The lone jogger starts off in a position of penitence, not unlike prayer. He then methodically moves on to heavy breathing followed by gasping and snorting in stertorous fashion, not unlike a blowfish. 

But the serious runner perseveres until pain is seen leaping from pimple to pimple in a face now wracked by suffering. 

It is at this point when prudent people begin crossing the street.

Theoretically, it is at this point when his body is producing its maximum amount of endorphins.

But do you see him giggling and occasionally kicking up his heels in bouts of mind-uplifting ecstasy? As Joan Rivers once remarked: “The first time I see a jogger smile, I’ll take it up.”

But there’s exercise and there is exercise. I have a friend, for example, whose idea of an accelerated heartbeat is a brisk sit.

That seemed, to me at least, an idea whose time had definitely come. But my wife who is obsessed with losing weight thinks that walking “10,000 steps” a day is what the doctor ordered so she goes walking all the time. 

I try to accompany her sometimes but the sight of so many elderly people cheerfully walking about in the early morning depresses the hell out of me. If you don’t think Malaysia has an aging population, try coming to Sri Hartamas in the morning. 

Also, knowing my luck, there will inevitably be dog poop around and my shoes have an unerring habit of finding it.  

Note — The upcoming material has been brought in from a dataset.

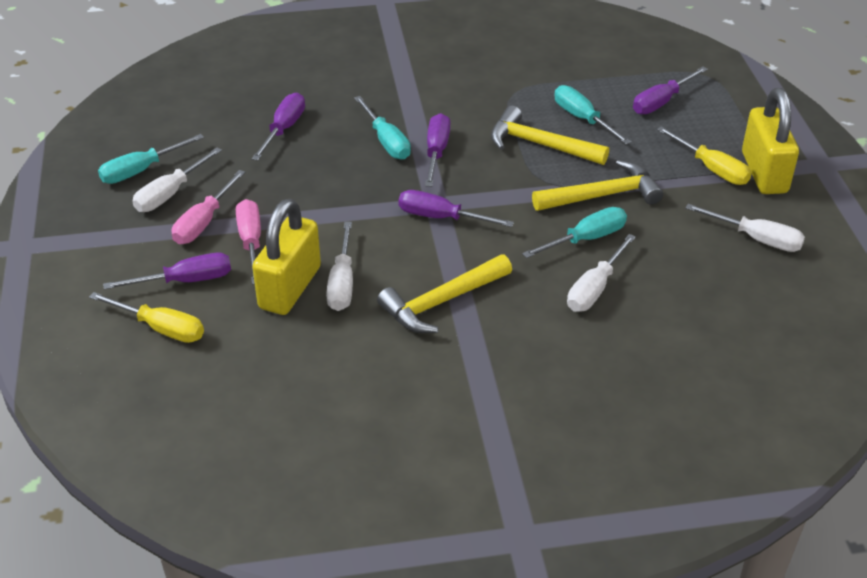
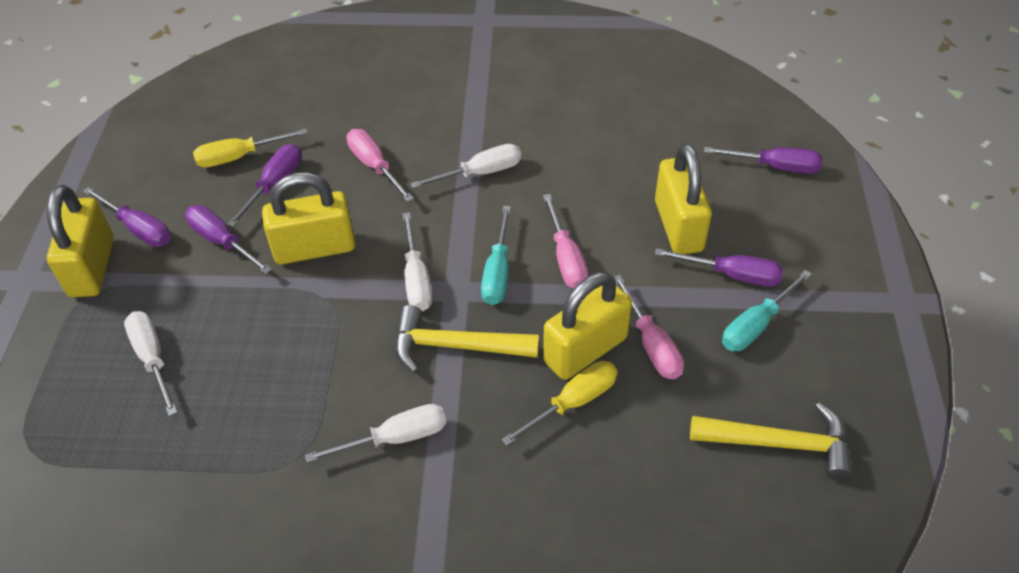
pink screwdriver: 2 -> 3
turquoise screwdriver: 4 -> 2
yellow hammer: 3 -> 2
yellow padlock: 2 -> 4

So my wife took matters into her own hands and signed me up with a physical trainer. 

He turned out to be a fellow with muscles up to his ears and more tattoos than your average serial killer. 

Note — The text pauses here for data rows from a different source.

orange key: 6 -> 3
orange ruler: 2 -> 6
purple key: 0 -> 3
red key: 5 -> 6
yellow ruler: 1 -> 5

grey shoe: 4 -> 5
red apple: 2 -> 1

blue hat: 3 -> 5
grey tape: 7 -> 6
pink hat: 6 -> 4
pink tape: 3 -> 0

But he was nice enough and seemed to have real knowledge about muscle groups and how to get fitter through diet, exercise and pithy aphorisms like “Take charge, don’t be large.” 

The thing was, he was very serious about working out with one-hour sessions scheduled three times a week. 

What I know is this: a one-hour workout is something that burns fat, sugar and starch into aches, pains and cramps. And the other thing: if you want to know the correct way to do a particular exercise, the answer invariably is “whatever hurts most.” 

It’s been three months now and I have to admit that I do feel better and sleep a lot better. That’s the good news. 

The bad news is that I haven’t lost a single kilogram.